Variation in nocturnal distributions and relative abundances
Yaeyama fruit bats are solitary or form mostly very small groups while foraging, but at a larger scale, their nocturnal spatial distribution is slightly clumped. Among habitats, the mean abundance and density were lower in cultivated areas than in villages and inland forests. This explains the across-island variation in bat distribution, where higher abundances were found in western than in eastern village sites, and supported our predictions. Villagers appeared tolerant to flying foxes, including their excretion and sounds (Y.F. Lee, unpubl. data; M. Matsumoto, pers. comm.). On average, however, eastern villages devoted a four-fold larger area of land to agriculture/husbandry activities, areas presumably with a higher rate of disturbance and intensity of human activities. Eastern sites also had lower fruit-tree density and heterogeneity range in tree composition. On Daito Island, where a high intensity of cultivation has made mangrove forests one of the few remaining undisturbed habitats, fruit bats are consistently found roosting in the border of mangroves (Izawa et al., 2001).

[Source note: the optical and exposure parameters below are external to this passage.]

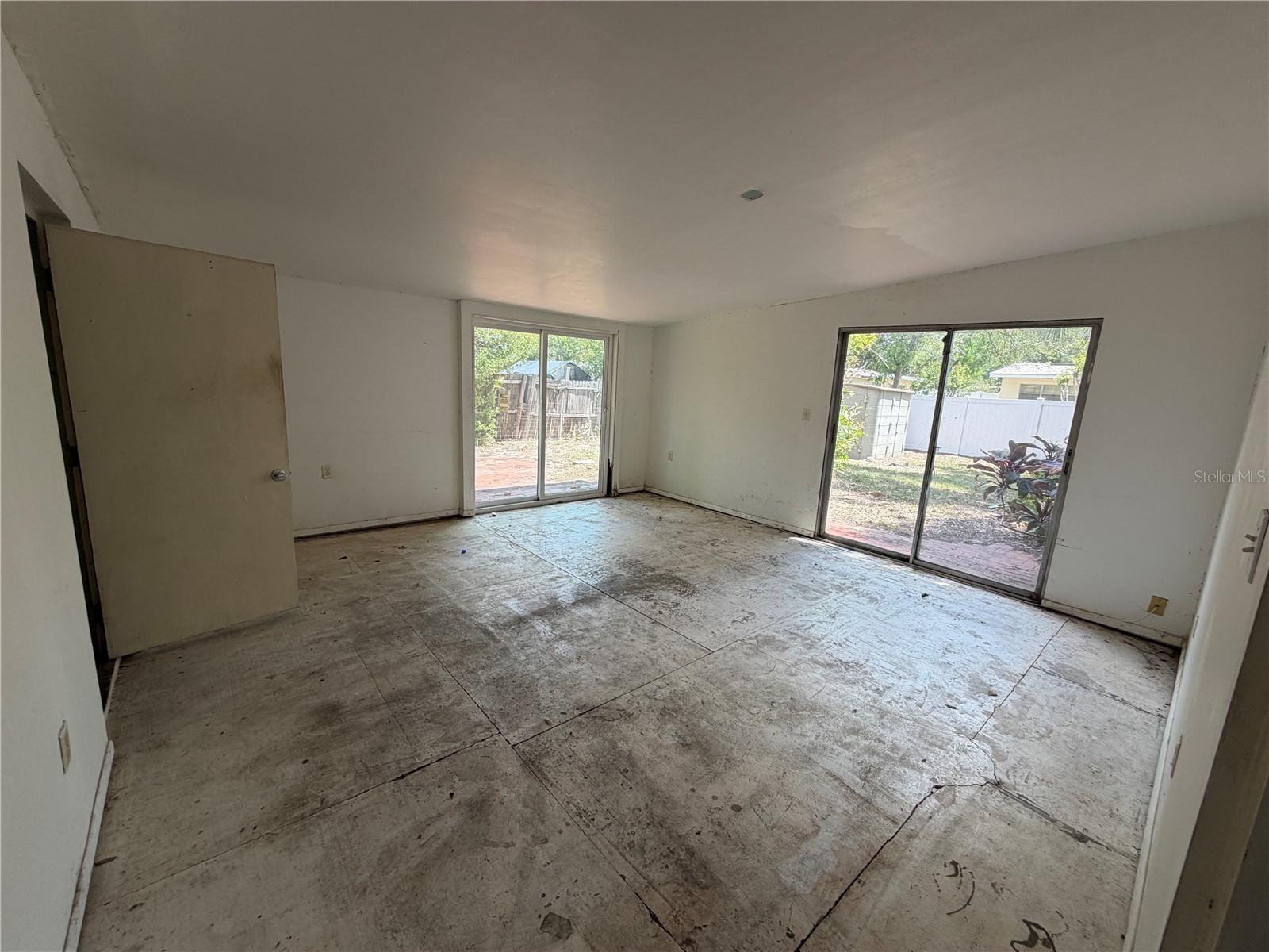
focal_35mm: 14
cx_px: 634
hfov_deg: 102.1
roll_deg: -3.3
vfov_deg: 85.7
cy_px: 476
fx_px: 513
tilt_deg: -10.5
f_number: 2.2
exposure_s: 1/121
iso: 50
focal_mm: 2.22
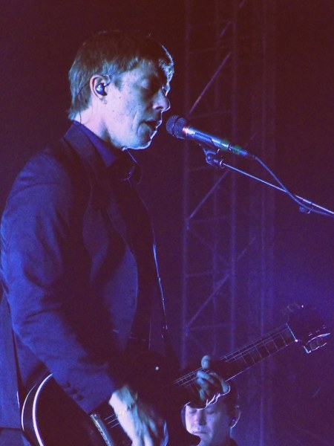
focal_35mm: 235
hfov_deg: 6.3
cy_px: 223
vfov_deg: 8.4
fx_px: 3023
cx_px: 167
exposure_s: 1/50
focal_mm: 41.8
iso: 1600
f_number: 5.6
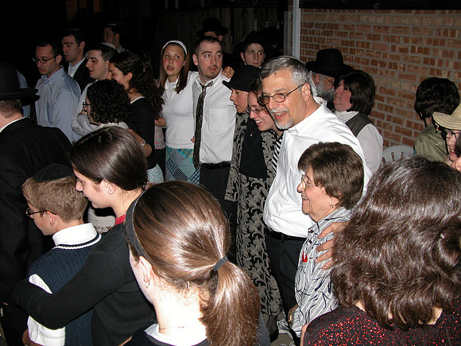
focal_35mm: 34
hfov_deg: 54.0
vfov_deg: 41.8
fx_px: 453
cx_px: 230
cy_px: 173
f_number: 2.8
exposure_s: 1/60
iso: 100
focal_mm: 8.9
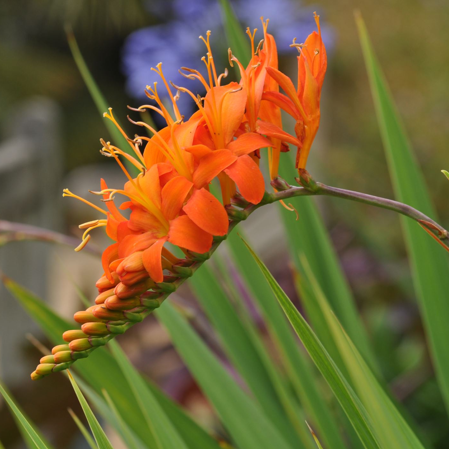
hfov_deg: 8.7
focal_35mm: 202
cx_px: 197
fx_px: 2959
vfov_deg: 8.7
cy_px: 224
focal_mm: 105
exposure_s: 1/160
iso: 200
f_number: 8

The distribution of foraging bats was correlated with land use patterns, habitats, as well as with food supplies, which is consistent with that reported for grey-headed flying foxes P. poliocephalus in Australia (McDonald-Madden et al., 2005). Bat density was correlated moderately with heterogeneity of tree composition, strongly with the density of major fruiting trees, and supported our predictions. Shifts in foraging sites by flying foxes for better food availability have been frequently documented and may occur between types of forests in an area (Banack, 2002), across various distances within a short period of time (Tidemann and Nelson, 2004; McConkey and Drake, 2007), or during migration (Hall and Richards, 2000). Nakamoto et al. (2007a) reported Orii’s fruit bats using certain fruiting trees intensively in an urban area. On Iriomote, bats in larger groups were observed frequenting some village sites, such as Hoshidate and Sonai, where large fruiting trees and ample food supplies occurred.
We observed variation between habitats in the height and DFT of perching bats. Heights of bats were lower in cultivated areas, and were in correspondence with lower canopy and shrub heights, and less canopy coverage, in this habitat. The DFT of perching bats was probably, at least in part, due to environmental features that restrict accessibility, such as tidal patterns in mangroves, and paths tended to be narrower and tree boundaries closer to trails in inland and coastal forests. An alternative but not mutually exclusive explanation is that the height and DFT may reflect a perceived or actual risk of predation. Fruit bats may fall prey to snakes, raptors, and other mammals (Pierson and Rainey, 1992; Klose et al., 2009). On Iriomote these at least include Beauty Rat Snakes Elaphe taeniura (Cope, 1861), Japanese Lesser Sparrowhawk Accipiter gularis (Temminck and Schlegel, 1844), feral cats Felis catus Linnaeus, 1758, and Iriomote Cats Prionailurus iriomotensis (Imaizumi, 1967) (Watanabe et al., 2003). Lower perching heights may reduce the risk from aerial raptors, particularly at trees of less canopy coverage, and in more open cultivated areas; lower shrub heights may make terrestrial predators more difficult to conceal and less possible to approach a perching tree from surroundings. The latter is also supported by the negative correlation between shrub height and bat density. At greater distances from paths and often depending on tides, bats in mangroves may be free of predation pressure from most terrestrial predators. This is supported by the fact that with a generally higher mean upper-canopy layer, perching heights of bats in mangroves were among the lowest, where terrestrial predators are most restricted.